Fueron mil millones de personas que sucumbieron a la infección, sin poder hacer nada, sin una cura y sin posibilidad de descubrir su origen. La humanidad entera quedó cruzada de brazos, maniatada, alelada, esperando que el virus hiciera lo que quisiera, que nos matara a todos, que desapareciera la humanidad de la faz de la tierra. Tras una pausa entre diciembre de 1 918 y principios de enero de 1 919 llegó la tercera oleada, fué la última y menos fuerte, aunque no dejó de tener una cifra considerable de muertos en el mundo. Terminó en el verano estadounidense de 1 920, acabando así la terrible amenaza de desaparición de los humanos en el planeta tierra.
Los síntomas en todo el mundo eran iguales, dolor de cabeza. cuerpo y oídos, fiebre, malestar general, diarrea y vómitos de sangre de sus pulmones. parches azules o de color caoba, confundiendo hasta la raza porque hubo blancos a los que su piel se le convirtió en una sola mancha color caoba que bien se confundía con una persona de raza negra. Aparecían los síntomas y los más fuerte sobrevivían, otros duraban vivos hasta cinco días como máximo, otros amanecían enfermos y en la tarde morían, a los que peor les fué, salieron temprano de su casa a trabajar y el virus los mató en el camino. Muchos años después, apenas lograron saber que era una cepa mutada del mortal virus AH1N1, que carcomía los pulmones produciendo hemorragia pulmonar aguda o edema pulmonar, y que esto generaba una neumonía bacteriana secundaria, y que en el mundo no había suficientes ni efectivos antibióticos para salvar nuestra especie.
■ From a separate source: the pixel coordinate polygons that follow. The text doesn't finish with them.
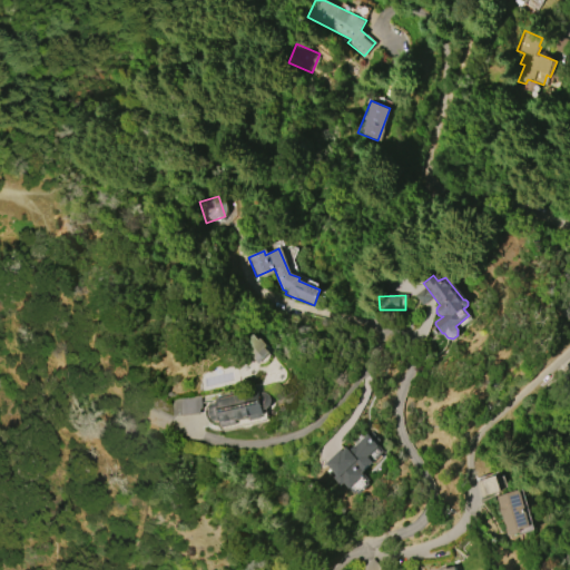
[(258,364),(272,352),(254,333),(242,344),(258,364)]
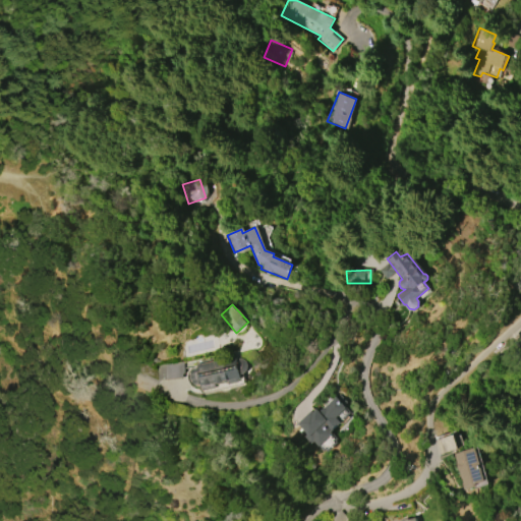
[(236,360),(237,359),(238,359),(239,358),(240,358),(241,358),(243,358),(244,358),(245,359),(246,360),(247,361),(247,362),(248,363),(248,364),(249,365),(248,367),(248,368),(248,369),(247,370),(246,371),(245,372),(244,372),(245,381),(245,382),(245,383),(244,384),(243,385),(242,385),(205,393),(204,393),(203,393),(201,392),(201,391),(200,386),(199,386),(198,386),(197,386),(196,386),(195,386),(194,386),(194,385),(193,385),(192,385),(192,384),(191,384),(191,383),(190,383),(190,382),(189,382),(189,381),(189,380),(188,380),(188,379),(188,378),(188,377),(188,375),(188,374),(188,373),(188,372),(189,371),(189,370),(190,369),(191,368),(192,367),(193,366),(194,366),(195,366),(196,365),(195,363),(235,355),(236,360)]
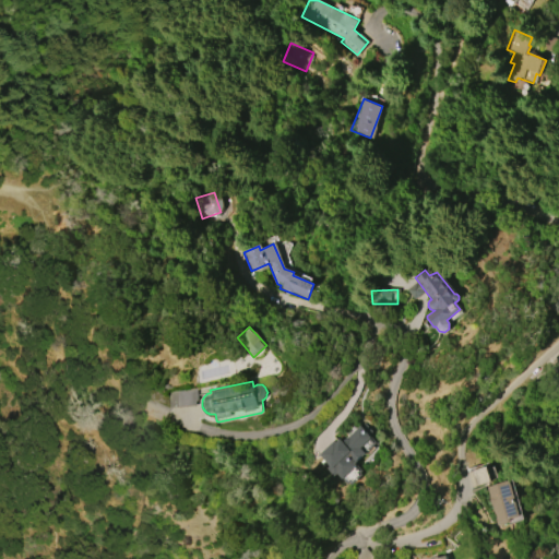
[(167,392),(195,389),(198,402),(194,402),(194,405),(169,408),(167,392)]
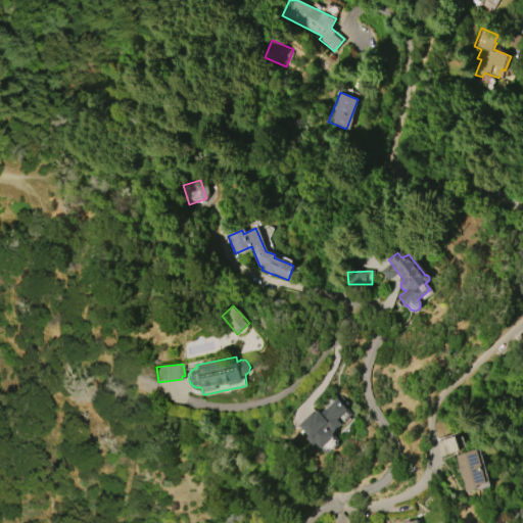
[(299,425),(313,412),(314,414),(318,411),(320,413),(325,409),(325,410),(340,394),(348,402),(345,406),(352,414),(335,430),(335,431),(333,433),(339,440),(338,441),(340,443),(330,453),(328,450),(326,453),(316,442),(313,445),(306,438),(308,435),(299,425)]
En el mundo se cerraron escuelas, se prohibieron concentraciones humanas , se obligó a usar máscaras de tela y gasa, se prohibió escupir y se multó con cien dólares a quien desobedeciera la orden. Se intentó la cura con alcanfor, con aceite de ricino, con quinina, con aspirina y hasta con el mortal arsénico. Se llegó a la desesperada cura de recomendar fumar cigarrillo, pero ninguno de estos intentos funcionó.
En muchos países del mundo se construyeron hospitales especializados para atender exclusivamente esta enfermedad, en Bogotá se construyó el Hospital de la Hortúa. Los cementerios colapsaron, los ataúdes escaseaban. En Colombia hubo que hacer fosas comunes para enterrar a las 140 mil víctimas que produjo, aunque estas no fueron para nada comparables con las quinientas mil de México, los dieciocho millones de la India, o los cuarenta millones de China.
Se fue como apareció, sin un aviso, sin una sospecha, sin una pista. Este virus quimera que infectó a más de seiscientos millones de personas y de estas había matado cerca de los cien millones, había hecho entender a la humanidad lo vulnerable que es, nos hizo pensar que de repetirse una pandemia con las mismas características nos podríamos infectar cerca de dos mil quinientos millones y de estos morir más de doscientos millones, y nos hizo reflexionar acerca de la importancia que tiene la inversión de los gobiernos mundiales en el control e investigación científica.
Con la aparición y luego desaparición del virus, en algunos países se legalizó la adopción de niños para poder atender los millones de huérfanos hambrientos que quedaron en las calles, en las Unidades de Cuidados Intensivos de los hospitales se incorporaron las batas, los guantes, tapabocas y respiradores artificiales. En el mundo se creó la liga de naciones que sería el antecesor de la Organización de las Naciones Unidas para la cooperación internacional, y luego la CDC que es una de sus divisiones que le viene haciendo seguimiento científico a este virus de influenza por más de sesenta años y unos laboratorios de Atlanta, analizando restos de personas que mató el virus y que permanecen congeladas desde esa época, mediante técnica biomolecular de genética reversa han logrado secuenciar el genoma y manipular este virus quimera. En esas y las demás investigaciones que se hagan está su futuro, mi futuro, nuestro futuro, el futuro de la humanidad. Mientras tanto estemos expectantes y sigamos viendo como la historia se repite y sigamos conociendo el virus que puede acabar con la humanidad.